---------- AVAILABLE RECORDS
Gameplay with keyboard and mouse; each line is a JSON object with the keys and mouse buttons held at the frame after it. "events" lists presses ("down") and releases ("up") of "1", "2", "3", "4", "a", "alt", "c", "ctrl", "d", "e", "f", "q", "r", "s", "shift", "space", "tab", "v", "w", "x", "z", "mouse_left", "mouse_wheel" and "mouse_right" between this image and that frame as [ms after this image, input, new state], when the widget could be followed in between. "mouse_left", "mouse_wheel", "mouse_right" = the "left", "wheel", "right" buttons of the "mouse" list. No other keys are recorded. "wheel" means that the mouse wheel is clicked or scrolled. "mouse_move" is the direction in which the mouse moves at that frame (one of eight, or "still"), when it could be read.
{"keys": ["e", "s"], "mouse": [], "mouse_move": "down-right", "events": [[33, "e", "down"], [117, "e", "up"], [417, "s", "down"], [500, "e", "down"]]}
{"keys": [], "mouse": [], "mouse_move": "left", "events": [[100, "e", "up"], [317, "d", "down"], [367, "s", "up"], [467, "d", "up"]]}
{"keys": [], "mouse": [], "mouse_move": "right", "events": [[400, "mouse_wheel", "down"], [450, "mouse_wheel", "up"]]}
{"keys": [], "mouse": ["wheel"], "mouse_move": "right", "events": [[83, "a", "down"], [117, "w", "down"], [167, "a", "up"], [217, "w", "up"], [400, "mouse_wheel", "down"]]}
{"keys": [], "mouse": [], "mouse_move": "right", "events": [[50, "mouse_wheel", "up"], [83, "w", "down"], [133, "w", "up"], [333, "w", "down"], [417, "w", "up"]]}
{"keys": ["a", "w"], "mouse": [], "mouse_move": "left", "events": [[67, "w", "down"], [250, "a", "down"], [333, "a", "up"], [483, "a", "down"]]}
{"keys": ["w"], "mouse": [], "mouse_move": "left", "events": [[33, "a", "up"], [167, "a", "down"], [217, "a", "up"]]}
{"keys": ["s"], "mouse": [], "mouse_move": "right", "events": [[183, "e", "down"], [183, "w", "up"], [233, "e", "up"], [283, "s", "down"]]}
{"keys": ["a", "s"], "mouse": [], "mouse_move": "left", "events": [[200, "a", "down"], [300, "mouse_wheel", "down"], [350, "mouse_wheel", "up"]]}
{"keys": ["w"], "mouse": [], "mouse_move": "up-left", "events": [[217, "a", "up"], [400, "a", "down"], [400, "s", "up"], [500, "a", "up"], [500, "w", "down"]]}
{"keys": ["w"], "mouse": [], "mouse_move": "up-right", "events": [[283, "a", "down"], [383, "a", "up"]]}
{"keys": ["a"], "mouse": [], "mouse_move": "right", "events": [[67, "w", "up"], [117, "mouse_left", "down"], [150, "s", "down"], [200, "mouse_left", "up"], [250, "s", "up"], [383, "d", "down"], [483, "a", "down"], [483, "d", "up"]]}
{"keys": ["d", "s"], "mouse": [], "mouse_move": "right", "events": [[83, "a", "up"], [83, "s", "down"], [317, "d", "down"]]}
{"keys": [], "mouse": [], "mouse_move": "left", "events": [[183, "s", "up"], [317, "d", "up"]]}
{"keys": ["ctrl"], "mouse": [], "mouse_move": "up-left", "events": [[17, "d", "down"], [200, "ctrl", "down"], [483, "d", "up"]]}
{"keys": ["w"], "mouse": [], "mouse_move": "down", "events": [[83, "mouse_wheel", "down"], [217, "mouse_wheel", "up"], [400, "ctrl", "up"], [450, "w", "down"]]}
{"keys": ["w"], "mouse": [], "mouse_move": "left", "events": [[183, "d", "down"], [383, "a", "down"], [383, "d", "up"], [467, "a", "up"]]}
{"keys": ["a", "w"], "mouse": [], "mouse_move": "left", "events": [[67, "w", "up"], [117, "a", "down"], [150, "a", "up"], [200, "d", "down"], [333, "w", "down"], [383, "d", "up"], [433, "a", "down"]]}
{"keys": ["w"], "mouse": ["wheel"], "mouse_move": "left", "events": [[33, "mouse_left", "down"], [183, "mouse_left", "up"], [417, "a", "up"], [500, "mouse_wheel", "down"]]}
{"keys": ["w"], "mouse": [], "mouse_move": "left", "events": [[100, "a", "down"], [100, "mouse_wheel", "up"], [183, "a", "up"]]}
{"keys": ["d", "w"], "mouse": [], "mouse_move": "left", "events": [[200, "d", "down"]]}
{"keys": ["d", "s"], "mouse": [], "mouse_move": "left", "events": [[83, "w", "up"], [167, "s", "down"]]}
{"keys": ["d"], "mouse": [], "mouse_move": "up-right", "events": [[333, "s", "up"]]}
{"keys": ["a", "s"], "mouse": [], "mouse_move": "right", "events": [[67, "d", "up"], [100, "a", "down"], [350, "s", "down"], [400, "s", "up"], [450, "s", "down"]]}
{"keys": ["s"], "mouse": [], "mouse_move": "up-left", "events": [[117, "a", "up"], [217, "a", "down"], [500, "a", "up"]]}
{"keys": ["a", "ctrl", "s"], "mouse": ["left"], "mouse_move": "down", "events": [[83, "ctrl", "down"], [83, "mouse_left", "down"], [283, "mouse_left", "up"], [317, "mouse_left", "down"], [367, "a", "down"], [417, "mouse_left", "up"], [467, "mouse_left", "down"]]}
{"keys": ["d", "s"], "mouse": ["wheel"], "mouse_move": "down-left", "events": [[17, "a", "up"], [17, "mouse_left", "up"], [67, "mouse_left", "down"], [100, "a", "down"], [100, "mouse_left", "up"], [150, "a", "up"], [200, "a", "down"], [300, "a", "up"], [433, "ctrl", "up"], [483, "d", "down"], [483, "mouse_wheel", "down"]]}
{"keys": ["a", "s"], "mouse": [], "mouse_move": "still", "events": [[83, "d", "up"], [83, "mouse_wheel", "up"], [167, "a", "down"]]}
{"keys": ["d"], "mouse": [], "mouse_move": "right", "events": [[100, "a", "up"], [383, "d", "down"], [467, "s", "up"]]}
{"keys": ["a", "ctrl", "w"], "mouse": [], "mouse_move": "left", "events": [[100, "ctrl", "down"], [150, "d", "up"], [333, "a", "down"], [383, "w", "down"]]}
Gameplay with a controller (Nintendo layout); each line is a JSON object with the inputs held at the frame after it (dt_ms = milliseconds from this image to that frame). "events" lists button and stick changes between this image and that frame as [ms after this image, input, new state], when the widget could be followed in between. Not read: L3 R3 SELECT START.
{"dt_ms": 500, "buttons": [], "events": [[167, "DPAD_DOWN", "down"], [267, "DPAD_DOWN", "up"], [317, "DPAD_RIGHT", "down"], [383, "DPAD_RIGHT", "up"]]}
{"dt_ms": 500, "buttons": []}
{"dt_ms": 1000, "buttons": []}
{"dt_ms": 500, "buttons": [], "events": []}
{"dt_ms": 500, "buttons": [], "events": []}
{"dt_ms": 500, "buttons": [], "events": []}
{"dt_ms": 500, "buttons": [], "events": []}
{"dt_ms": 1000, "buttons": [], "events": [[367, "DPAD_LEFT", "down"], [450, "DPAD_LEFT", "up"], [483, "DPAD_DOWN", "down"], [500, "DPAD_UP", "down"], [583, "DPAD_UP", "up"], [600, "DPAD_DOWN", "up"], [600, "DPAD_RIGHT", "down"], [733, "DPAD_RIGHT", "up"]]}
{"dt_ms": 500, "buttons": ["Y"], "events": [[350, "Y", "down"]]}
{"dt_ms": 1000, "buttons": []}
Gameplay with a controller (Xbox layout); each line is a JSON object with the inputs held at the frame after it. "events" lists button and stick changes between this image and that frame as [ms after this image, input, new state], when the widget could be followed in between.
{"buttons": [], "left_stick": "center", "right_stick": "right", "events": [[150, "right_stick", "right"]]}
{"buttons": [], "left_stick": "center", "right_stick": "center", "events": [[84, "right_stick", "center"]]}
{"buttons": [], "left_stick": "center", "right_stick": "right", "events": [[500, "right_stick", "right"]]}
--------------------
> **EXERCISE INSTRUCTIONS**
Run a filter over the data above and keep each line that contains the word "center".

> **WRITTEN RESPONSE**
{"buttons": [], "left_stick": "center", "right_stick": "right", "events": [[150, "right_stick", "right"]]}
{"buttons": [], "left_stick": "center", "right_stick": "center", "events": [[84, "right_stick", "center"]]}
{"buttons": [], "left_stick": "center", "right_stick": "right", "events": [[500, "right_stick", "right"]]}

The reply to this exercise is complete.